Giving plants their green color is a natural compound known as chlorophyll. Utilizing light energy to convert water and carbon dioxide to glucose, chlorophyll plays a vital role in plant energy production. Research has found that this substance not only sustains plant life but has profoundly beneficial effects on human health as well.
The molecular structure of chlorophyll is very similar to that of hemoglobin, the substance that transports oxygen in the bloodstream. Consuming chlorophyll rich fruits and vegetables improves the efficiency of oxygen transport in the body, which works to thin the blood and, in turn, helps prevent clotting and heart disease. Taking chlorophyll enhances any exercise program because the body requires oxygen to develop muscles and burn fat.

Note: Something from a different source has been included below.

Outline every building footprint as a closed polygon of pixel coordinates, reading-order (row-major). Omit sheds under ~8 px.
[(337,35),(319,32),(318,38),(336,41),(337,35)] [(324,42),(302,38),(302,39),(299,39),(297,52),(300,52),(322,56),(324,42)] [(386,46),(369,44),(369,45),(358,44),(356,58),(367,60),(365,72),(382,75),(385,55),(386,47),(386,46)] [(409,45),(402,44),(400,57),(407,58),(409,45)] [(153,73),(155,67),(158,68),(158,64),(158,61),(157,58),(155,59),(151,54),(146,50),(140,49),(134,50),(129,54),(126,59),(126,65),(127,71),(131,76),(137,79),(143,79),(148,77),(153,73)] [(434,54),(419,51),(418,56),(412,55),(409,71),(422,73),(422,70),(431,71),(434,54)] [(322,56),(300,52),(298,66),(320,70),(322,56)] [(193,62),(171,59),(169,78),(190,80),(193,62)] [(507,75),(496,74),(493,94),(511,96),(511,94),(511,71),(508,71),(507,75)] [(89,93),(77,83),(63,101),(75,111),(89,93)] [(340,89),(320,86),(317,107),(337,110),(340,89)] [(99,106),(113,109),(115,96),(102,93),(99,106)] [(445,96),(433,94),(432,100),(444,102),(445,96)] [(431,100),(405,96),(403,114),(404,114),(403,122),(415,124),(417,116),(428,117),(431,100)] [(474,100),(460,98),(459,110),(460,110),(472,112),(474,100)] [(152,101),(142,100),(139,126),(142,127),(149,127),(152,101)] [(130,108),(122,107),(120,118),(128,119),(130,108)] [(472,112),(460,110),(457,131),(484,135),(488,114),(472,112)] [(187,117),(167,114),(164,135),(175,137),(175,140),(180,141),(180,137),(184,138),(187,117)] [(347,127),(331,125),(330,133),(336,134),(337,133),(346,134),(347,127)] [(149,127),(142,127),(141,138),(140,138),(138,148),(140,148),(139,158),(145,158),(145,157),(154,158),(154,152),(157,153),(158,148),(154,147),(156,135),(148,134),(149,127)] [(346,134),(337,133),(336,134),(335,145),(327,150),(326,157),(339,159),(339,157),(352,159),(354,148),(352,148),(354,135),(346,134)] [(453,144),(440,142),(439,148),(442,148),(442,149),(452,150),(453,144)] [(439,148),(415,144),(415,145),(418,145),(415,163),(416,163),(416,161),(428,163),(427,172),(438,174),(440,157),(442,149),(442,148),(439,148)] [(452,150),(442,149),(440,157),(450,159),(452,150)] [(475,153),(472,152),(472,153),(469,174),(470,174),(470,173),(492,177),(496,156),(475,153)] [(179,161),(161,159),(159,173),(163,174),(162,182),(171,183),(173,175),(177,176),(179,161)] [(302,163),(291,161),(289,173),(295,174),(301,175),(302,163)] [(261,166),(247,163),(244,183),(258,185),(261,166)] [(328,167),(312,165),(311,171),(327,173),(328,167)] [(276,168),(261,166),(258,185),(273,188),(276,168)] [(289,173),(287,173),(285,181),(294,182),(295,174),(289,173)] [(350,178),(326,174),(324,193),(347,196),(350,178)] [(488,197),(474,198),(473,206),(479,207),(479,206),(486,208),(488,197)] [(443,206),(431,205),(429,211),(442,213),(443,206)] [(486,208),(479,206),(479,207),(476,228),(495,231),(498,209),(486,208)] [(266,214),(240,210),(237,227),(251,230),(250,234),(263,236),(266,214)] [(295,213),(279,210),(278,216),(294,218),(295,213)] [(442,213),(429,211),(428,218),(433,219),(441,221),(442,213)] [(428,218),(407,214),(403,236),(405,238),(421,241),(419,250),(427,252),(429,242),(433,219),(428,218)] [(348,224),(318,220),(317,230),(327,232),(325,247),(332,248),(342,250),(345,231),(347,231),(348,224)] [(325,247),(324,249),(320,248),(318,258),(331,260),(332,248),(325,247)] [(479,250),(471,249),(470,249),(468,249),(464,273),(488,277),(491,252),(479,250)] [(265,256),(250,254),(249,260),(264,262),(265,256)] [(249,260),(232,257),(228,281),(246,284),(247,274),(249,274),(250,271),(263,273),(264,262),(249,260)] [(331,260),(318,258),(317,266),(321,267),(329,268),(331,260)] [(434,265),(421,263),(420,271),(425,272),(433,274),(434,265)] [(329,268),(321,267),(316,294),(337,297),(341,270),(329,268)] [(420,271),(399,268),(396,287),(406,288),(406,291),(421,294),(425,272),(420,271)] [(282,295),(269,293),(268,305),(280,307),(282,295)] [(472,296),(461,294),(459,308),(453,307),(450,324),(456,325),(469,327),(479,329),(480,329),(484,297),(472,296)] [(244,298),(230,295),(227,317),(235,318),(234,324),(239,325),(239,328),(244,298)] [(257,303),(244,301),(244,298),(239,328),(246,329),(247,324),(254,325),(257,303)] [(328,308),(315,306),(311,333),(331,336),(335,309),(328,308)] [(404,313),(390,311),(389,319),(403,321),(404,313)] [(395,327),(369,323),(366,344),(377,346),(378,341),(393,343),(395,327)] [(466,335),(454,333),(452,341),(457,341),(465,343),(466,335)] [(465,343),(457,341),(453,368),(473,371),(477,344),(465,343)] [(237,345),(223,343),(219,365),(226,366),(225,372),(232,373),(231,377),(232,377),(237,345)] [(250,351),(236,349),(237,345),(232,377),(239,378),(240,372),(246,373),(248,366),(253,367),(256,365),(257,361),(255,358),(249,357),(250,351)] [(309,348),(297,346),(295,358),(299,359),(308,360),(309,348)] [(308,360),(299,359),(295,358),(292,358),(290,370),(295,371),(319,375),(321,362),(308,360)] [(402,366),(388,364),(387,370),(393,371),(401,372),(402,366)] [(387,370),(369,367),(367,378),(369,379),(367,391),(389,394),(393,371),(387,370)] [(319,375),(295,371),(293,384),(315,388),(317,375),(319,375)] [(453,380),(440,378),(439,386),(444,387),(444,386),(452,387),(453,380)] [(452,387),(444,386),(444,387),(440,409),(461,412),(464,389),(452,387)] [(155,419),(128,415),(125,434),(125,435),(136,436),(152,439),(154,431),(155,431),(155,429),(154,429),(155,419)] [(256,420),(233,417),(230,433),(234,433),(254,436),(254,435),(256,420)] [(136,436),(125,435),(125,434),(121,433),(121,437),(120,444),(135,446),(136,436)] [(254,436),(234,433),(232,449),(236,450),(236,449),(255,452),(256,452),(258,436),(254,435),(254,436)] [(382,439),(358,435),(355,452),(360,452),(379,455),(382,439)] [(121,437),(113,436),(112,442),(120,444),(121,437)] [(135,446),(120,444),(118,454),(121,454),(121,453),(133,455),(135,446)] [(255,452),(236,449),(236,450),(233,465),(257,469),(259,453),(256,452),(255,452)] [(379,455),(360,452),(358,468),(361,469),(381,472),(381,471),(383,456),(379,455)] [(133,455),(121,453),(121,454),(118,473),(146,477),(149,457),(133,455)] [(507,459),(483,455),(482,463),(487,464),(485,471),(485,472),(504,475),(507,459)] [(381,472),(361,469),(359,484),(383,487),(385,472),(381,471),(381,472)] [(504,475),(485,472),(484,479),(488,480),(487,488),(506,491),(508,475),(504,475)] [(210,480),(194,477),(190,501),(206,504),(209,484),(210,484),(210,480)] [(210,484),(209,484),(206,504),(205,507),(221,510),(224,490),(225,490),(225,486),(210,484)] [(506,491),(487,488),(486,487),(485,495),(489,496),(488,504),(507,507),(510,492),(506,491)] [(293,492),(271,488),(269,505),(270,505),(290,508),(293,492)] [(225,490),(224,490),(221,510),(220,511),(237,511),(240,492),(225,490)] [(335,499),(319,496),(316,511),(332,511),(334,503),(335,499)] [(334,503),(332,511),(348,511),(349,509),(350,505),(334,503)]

Chlorophyll exhibits strong anti-inflammatory and anti-viral activity and serves as an effective chelation agent, removing toxic heavy metals such as mercury from the body. Studies have observes the ability of this substance to aid in the prevention and treatment of cancer. Due to its antibacterial properties, many individuals with bad breath and body odor use chlorophyll mouthwashes or baths for relief.
As with other beneficial nutrients found in whole foods, juicing maximizes the absorption of chlorophyll. Some of the best sources of this rejuvenating substance including asparagus, romain, collard, swiss chard, arugula, bok choy, barley grass, chlorella, collard greens, kale, leeks, parsley, spirulina and wheatgrass.